Other vendors may well dispute the economics. Ilya Baimetov, director of technology at SWSoft, which makes the widely used Virtuozzo virtual private server (VPS) hosting technology, recently claimed that "Virtuozzo-based VPSes are an order of magnitude cheaper" than EC2. But he conceded that a major difference in EC2 is the ability "to create new instances via API calls." This is indeed a vital difference, enabling Business Objects, for example, to put up its Crystal Reports virtual appliance test-drive without having to forecast takeup in advance. The RightScale software takes care of server provisioning, bringing instances online as needed, and then taking them down as soon as they're no longer required. Another interesting twist is that Von Eicken told me RightScale is looking at other platforms besides EC2, so that ultimately RightScale users may even have the option of switching transparently from one hosting provider to another. That would really open up the competitive landscape.

There is a debate to be had, however, as to how far such deployments advance vendors along the journey to SaaS. The Crystal Reports implementation is a test drive of an rPath virtual appliance instance, so although it's provided as a service, each instance is single-tenant, dedicated to an individual customer. There are often commercial imperatives that make such a choice a pragmatic option for an ISV, and last week I took part in a webinar with rPath and one of its customers, KnowledgeTree, which has used the technology (also hosted on EC2) to introduce a SaaS offering [disclosure: this was a paid engagement]. By adopting this shortcut to SaaS, KnowledgeTree has been able to bring its SaaS offering to market in just six months, something it couldn't have done had it decided to rearchitect the application to be multi-tenant, which would have taken much longer (and may have proven prohibitively costly).
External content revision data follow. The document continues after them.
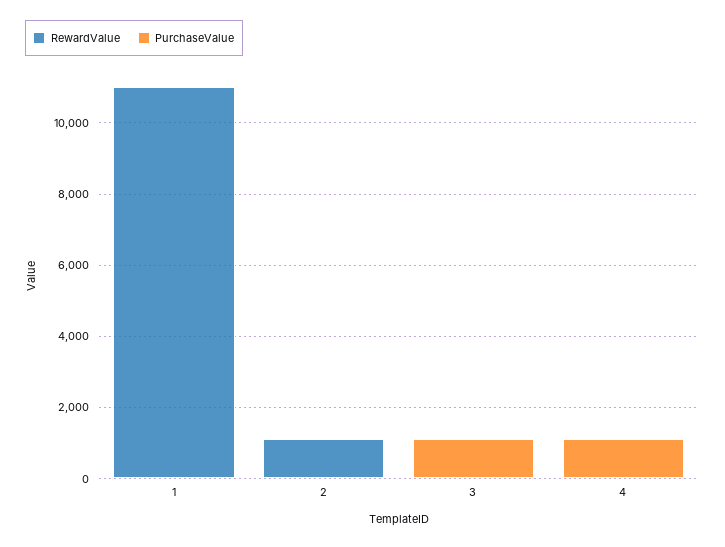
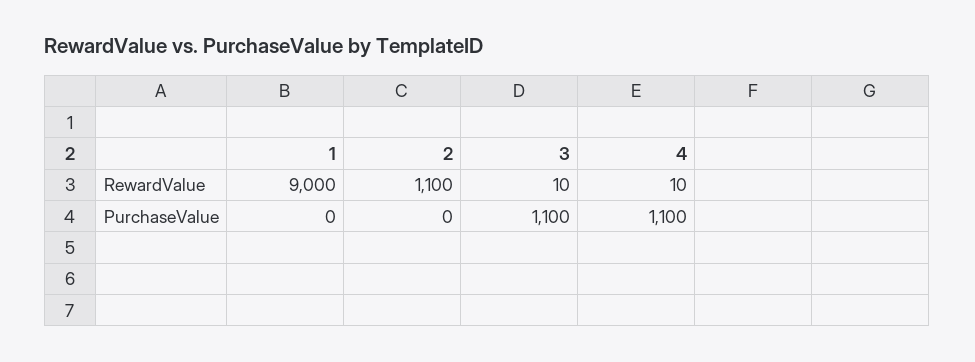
  {
    "RewardValue": {
-     "1": 11000,
+     "1": 9000,
      "2": 1100,
      "3": 10,
      "4": 10
    },
    "PurchaseValue": {
      "1": 0,
      "2": 0,
      "3": 1100,
      "4": 1100
    }
  }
More controversially, Von Eicken argues against attempting to build huge multi-tenant instances in the manner of Salesforce.com or his former employer Citrix Online. "What I prefer nowadays is a more hybrid approach where you deploy small clusters serving say 100 customers each," he said at the OnDemand Summit. That's similar to the approach taken by NetSuite, so it has SaaS credentials, but is it too much of a compromise of the multi-tenant ideal? There's no easy answer to that question — the debate will continue.